Our Neuronal Engineering group analyzes nervous system function at multiple levels including single channel, single cell, tissue, whole animal, and human cognitive levels. We integrate experimental insights with computational modeling and pursue translational research through the NYCBE.
"Unlocking the Brain"
Our goal is to understand normal and diseased brain function by applying engineering principles to the most challenging problems in brain research.
The basic research of Professors Bikson, Parra and Kelly draws on both experimental and modeling approaches to understand information processing in the brain. On the neuronal level, we study the synaptic and non-synaptic mechanisms leading to Coherent Neuronal Activity, including mechanisms of temporal encoding by neuronal populations and their role in cognition (e.g. gamma oscillations). On the systems level, we study the larger-scale neural mechanisms that enable human visual and auditory perception, orienting behavior (e.g. eye movements) and decision making. The new knowledge generated on all levels is routinely brought to bear on translational research; for example, parallel studies of the synaptic mechanisms of pathological (hyper) synchronization, and global signatures of neuronal excitation and inhibition, will jointly guide the development of better therapeutic approaches in epilepsy.
"Writing the Brain"
Electricity has the potential to harm and to cure. Our goal is to understand this phenomena and develop the most advanced electrical therapies.
Dr. Bikson's Electrotherapy and Applied Bioelectricity group at the NYCBE is working to determine the basic mechanisms by which electric fields affect brain function and to develop tools for research/clinical functional electrical stimulation. This research addresses the potential risks of human exposure to electro-magnetic fields such as those generated by mobile phones and power lines. It has immediate applications in the development of tools for exploring cognitive function and in the design of electrical prosthesis for the restoration of CNS and PNS function.
"Reading the Brain"
State-of-the-art signal processing techniques allow engineers to 'look in the mind'
Dr. Parra's work in Neural Signal Processing focuses on developing signal analysis tools for imaging the central nervous system. His group emphasizes multivariate signal analysis and probabilistic modeling, drawing heavily on advanced machine learning techniques. Projects on functional imaging are based on Electro-Encephalography (EEG). Experiments in Parra's high-density EEG recording lab study processes involved in human auditory and visual perception and attention.
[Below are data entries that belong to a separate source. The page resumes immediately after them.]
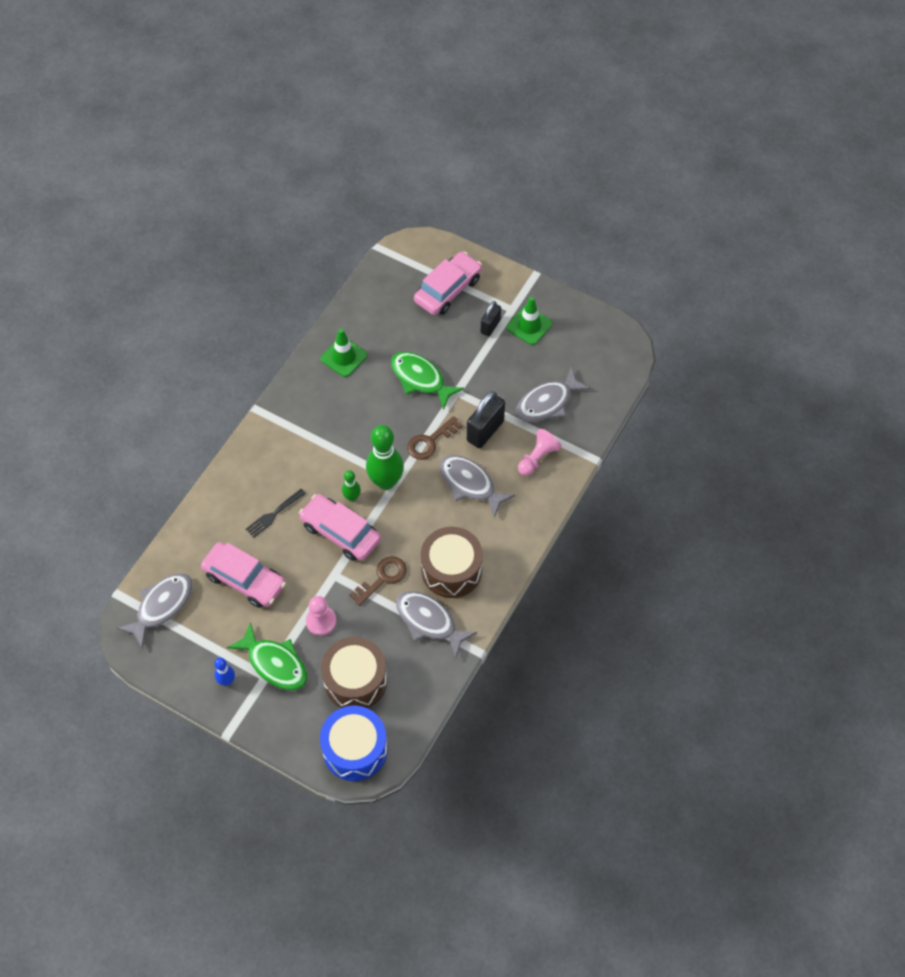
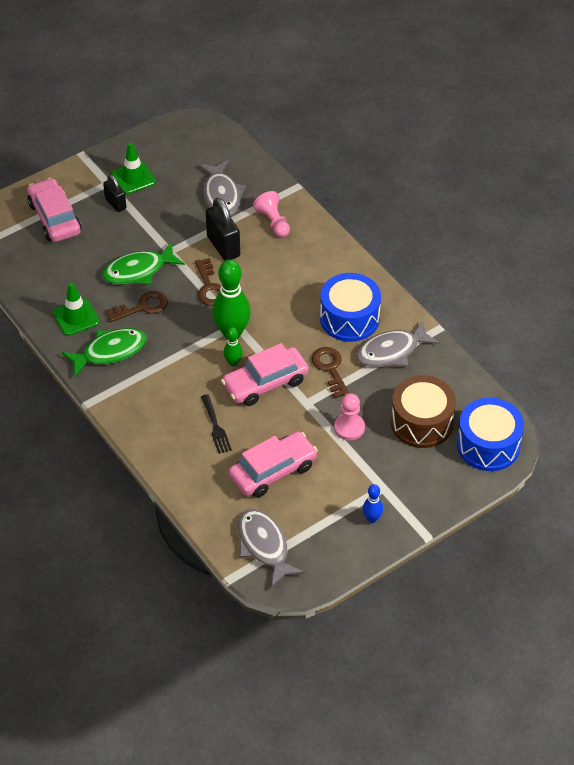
camera: 65 degrees left, 10 degrees down
green fish [227,622,307,690] -> green fish moved to [62,328,147,377]
brown drum [421,527,483,598] -> blue drum [320,273,381,342]
grey fish [439,455,516,518] -> none
none -> brown key [105,291,168,322]

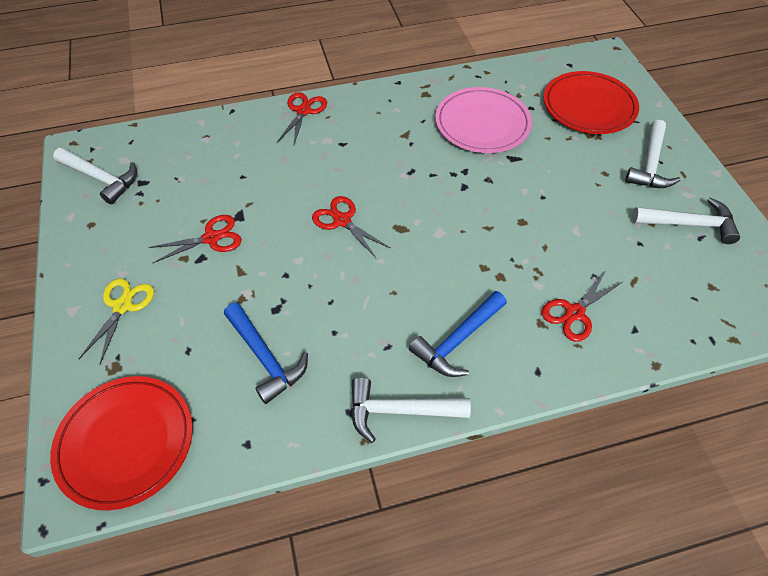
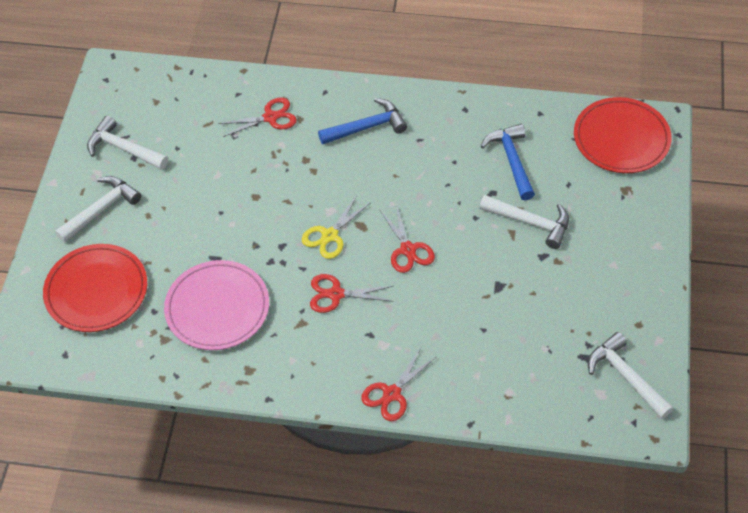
camera: 155 degrees left, 0 degrees up
yellow scissors [79,278,154,365] -> yellow scissors moved to [302,195,370,259]
red scissors [148,215,242,263] -> red scissors moved to [310,274,393,313]
white hammer [351,377,471,443] -> white hammer moved to [479,195,569,249]

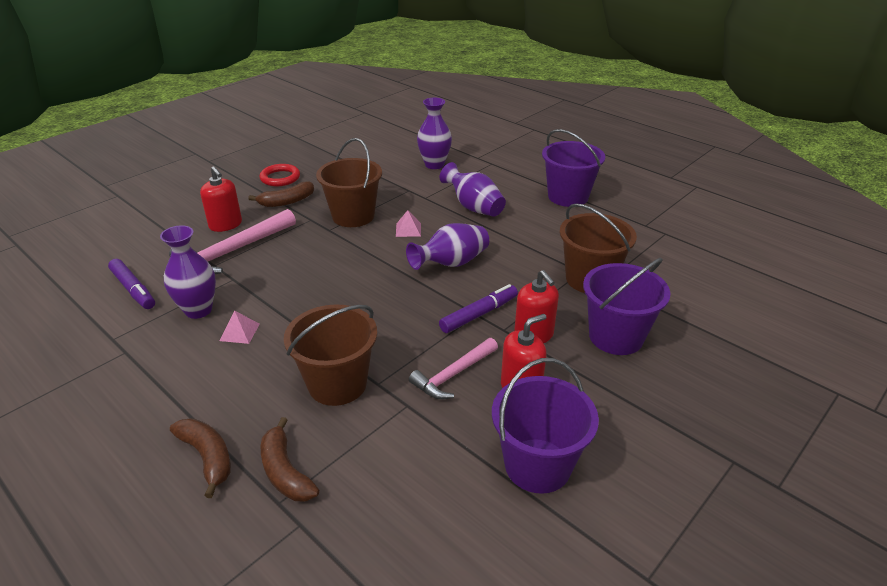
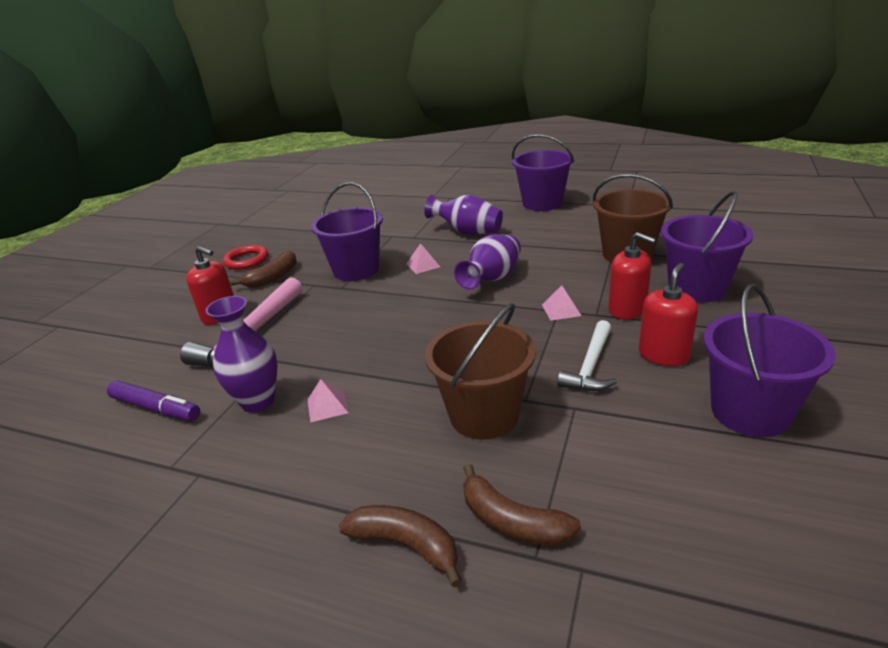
camera: 20 degrees left, 5 degrees down
brown bucket [316,138,382,227] -> purple bucket [311,182,383,281]
pink hammer [409,338,498,399] -> white hammer [557,320,617,391]
purple vase [417,98,452,169] -> none
purple marker [439,284,518,333] -> pink pyramid [542,285,581,321]

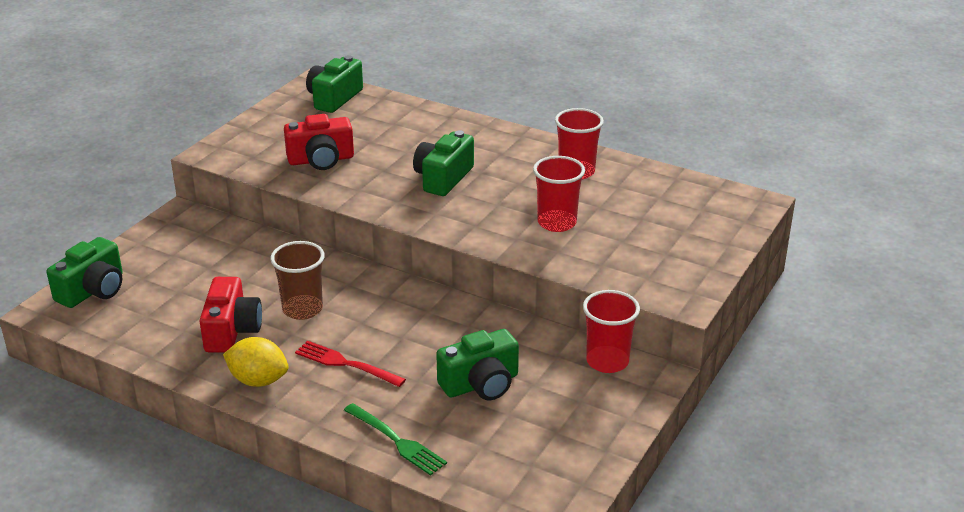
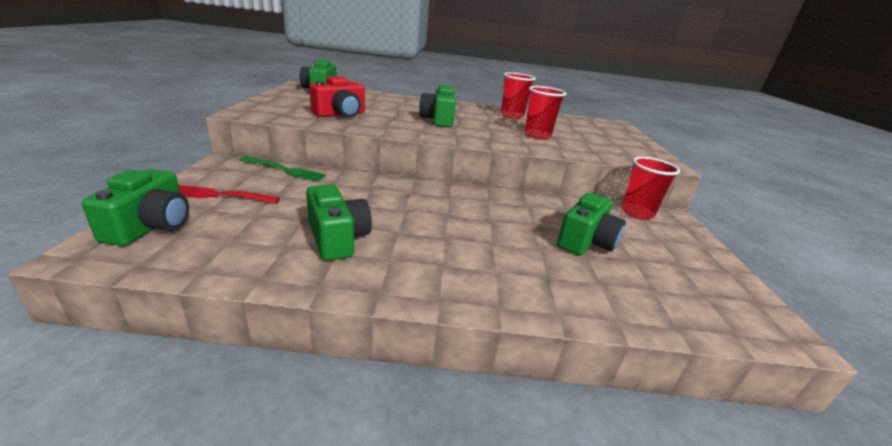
camera: 30 degrees left, 5 degrees down
red camera [199,277,262,353] -> green camera [306,184,372,261]
yellow lemon [223,337,289,387] -> none
brown cup [270,241,325,320] -> none
red fork [295,341,406,387] -> red fork moved to [178,185,280,203]
green fork [344,403,447,476] -> green fork moved to [239,157,326,181]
The latest perceptual modeling work in this laboratory seeks to explain the origin of tinnitus, and develop potential treatment options.
Biomedical Instrumentation and Rapid Prototyping
Our group leverages the tremendous rapid prototyping and fabrication infrastructure of the CCNY Grove School of Engineering and the translational expertise of the NYCBE hospital.
Addressing medical needs and developing innovative medical device treatments requires a rational pipe-line that spans basic scientific discovery, IP, medical device design, regulatory, and clinical trials. The CCNY Neural Engineering group and our partners are one of the few academic centers in the world with integrated expertese spanning these areas. Our group supports external commercial partners and start-up efforts including Soterx Medical Inc. and Neuromattes Inc. Dr. Marom Bikson is director of the Kaylie Prize in Entrepreneurship part of the Zahn Center.